What are NFTs and Will They Last?

Will the NFT market continue to fly, or die?

What are NFTs and Will They Last?

Charles Marchand, Staff Writer

In the past year or so, many questions have arisen about Non-Fungible Tokens, or NFTs, and exactly what they are. 

Investopedia defines NFTs as “cryptographic assets on a blockchain with unique identification codes and metadata that distinguish them from each other. Unlike cryptocurrencies, they cannot be traded or exchanged at equivalency” (Sharma). 

Basically, these NFTs are one-of-a-kind digital assets for people. It is different from cryptocurrencies, as those are fungible, meaning that one Bitcoin, for example, can be replaced by another Bitcoin. But, NFTs are unique from one another like a piece of artwork.

(Ape DAO)

For example, a very popular NFT is the Bored Ape Yacht Club which is worth about $300,000. Each of these images are of apes with their own unique traits. Many celebrities including Jimmy Fallon, Post Malone, and Steph Curry own this NFT. But what makes these cryptographic assets so expensive?

The fact that a certain piece of art or a digital image is an original piece is what drives the value up. Lifestyle Asia says, “Other factors that make NFTs such valuable investments are utility, ownership history, underlying value, perception of the buyer, liquidity premium and future value” (Basu).

So when did NFTs start? The history of the market started back in 2014. Kevin McCoy created the first NFT on May 3, 2014. “He minted his non-fungible token ‘Quantum,’ way before the crypto art market exploded” (Portion). Quantum sold for $1.4 million at Sotheby’s auction Natively Digital.
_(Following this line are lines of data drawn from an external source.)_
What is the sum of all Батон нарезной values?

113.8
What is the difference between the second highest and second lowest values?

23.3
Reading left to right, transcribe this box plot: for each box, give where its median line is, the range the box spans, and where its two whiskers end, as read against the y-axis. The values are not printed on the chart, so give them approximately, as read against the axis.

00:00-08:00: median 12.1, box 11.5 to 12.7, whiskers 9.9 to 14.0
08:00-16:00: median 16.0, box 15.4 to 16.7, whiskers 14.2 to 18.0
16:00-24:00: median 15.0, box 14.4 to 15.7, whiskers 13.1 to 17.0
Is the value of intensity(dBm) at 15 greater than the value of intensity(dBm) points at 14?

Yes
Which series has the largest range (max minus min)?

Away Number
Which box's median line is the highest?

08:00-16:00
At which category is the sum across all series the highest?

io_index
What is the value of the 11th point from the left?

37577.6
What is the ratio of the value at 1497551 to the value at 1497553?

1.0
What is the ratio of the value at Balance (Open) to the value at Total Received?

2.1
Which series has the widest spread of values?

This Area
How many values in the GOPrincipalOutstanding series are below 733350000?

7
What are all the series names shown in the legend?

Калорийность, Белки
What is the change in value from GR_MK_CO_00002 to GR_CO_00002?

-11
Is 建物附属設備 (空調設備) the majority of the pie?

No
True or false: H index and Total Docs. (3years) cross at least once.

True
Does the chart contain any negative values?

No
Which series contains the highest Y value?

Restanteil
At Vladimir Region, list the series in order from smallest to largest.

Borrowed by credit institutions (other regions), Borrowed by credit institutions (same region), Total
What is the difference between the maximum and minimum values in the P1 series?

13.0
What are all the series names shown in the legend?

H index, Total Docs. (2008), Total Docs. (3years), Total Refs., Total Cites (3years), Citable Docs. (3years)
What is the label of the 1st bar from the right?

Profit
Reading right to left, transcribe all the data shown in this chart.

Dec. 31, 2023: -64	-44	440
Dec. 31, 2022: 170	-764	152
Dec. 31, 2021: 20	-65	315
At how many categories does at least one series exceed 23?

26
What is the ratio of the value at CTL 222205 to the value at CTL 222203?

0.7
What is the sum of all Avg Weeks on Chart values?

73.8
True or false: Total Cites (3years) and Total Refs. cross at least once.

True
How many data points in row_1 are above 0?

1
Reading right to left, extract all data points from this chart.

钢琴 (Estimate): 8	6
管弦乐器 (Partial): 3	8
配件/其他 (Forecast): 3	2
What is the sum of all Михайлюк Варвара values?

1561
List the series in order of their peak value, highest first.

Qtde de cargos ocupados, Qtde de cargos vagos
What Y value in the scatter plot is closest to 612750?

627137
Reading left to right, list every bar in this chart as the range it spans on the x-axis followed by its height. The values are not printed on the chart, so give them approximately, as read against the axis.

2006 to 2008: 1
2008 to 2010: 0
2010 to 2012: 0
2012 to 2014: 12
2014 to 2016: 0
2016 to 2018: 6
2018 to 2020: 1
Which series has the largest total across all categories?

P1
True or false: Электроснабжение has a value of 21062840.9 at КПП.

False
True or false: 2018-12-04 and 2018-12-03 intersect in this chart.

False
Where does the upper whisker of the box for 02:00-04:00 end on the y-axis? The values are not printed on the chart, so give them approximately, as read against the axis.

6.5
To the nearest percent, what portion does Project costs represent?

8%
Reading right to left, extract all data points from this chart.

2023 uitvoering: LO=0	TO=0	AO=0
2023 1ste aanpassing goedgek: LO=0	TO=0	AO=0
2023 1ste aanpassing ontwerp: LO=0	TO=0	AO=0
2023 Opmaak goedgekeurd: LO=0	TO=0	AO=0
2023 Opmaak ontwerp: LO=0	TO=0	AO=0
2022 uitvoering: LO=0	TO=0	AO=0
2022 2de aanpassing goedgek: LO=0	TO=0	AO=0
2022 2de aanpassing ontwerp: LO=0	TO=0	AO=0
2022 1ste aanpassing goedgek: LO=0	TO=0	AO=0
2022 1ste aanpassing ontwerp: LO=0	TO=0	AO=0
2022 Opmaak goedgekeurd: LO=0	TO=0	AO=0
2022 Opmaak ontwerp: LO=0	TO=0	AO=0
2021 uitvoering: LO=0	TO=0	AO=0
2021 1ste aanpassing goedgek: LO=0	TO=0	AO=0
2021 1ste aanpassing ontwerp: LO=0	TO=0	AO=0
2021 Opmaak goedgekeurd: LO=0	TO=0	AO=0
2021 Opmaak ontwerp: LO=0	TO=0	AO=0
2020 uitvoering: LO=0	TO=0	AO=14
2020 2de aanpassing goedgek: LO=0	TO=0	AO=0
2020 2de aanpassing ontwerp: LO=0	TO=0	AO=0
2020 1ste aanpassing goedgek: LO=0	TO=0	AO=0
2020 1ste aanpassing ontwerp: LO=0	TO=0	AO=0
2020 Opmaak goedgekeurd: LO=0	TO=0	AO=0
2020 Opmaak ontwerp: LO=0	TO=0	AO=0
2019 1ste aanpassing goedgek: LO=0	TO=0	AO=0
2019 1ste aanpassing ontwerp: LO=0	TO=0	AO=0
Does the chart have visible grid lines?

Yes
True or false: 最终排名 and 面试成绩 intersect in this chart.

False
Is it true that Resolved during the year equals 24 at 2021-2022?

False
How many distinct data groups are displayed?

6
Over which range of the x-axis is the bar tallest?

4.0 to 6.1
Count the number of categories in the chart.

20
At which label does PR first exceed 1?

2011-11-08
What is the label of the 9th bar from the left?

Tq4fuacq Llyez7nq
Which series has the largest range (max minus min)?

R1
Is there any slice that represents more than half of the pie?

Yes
Also, most NFTs are not bought with the normal USD, but instead with Ethereum. Coin Desk defines it as “a blockchain-based software platform that is primarily used to support the world’s second-largest cryptocurrency by market capitalization” (Hertig). The cryptocurrency of Ethereum is Ether, which is second to Bitcoin in market capitalization.

Although, a question still remains of whether or not NFTs will remain popular or if the trend will slowly die out.

This could continue to be an expanding, profitable market. People may use these graphics as assets for centuries to come, just like a sports card or painting. For example, right now, an important asset could be a Tom Brady rookie sports card, or a painting by Pablo Picasso. But, possibly one-hundred years from now, it could be an NFT.

But, this topic is also somewhat similar to the Tulip Mania of 1634-1637. This is the story of the newly introduced fashionable tulips in Holland that gradually accelerated in prices, then quickly crashed a few years later. In 1634, there became an obsession with tulips in Holland. So, as the demand for tulips increased, the prices increased too. They became so valuable that “the best of tulips cost upwards of $750,000 in today’s money” (Hayes). Soon after, in 1637, the buyers were unable to pay these unbelievable rates, so the tulip market crashed and prices went down drastically. 

There is a saying that history repeats itself. So, on the topic of NFTs, people may think it is not worth paying these large sums of money for a digital image. And in a few years time, the NFT market could possibly crash leaving many people devastated with their purchases.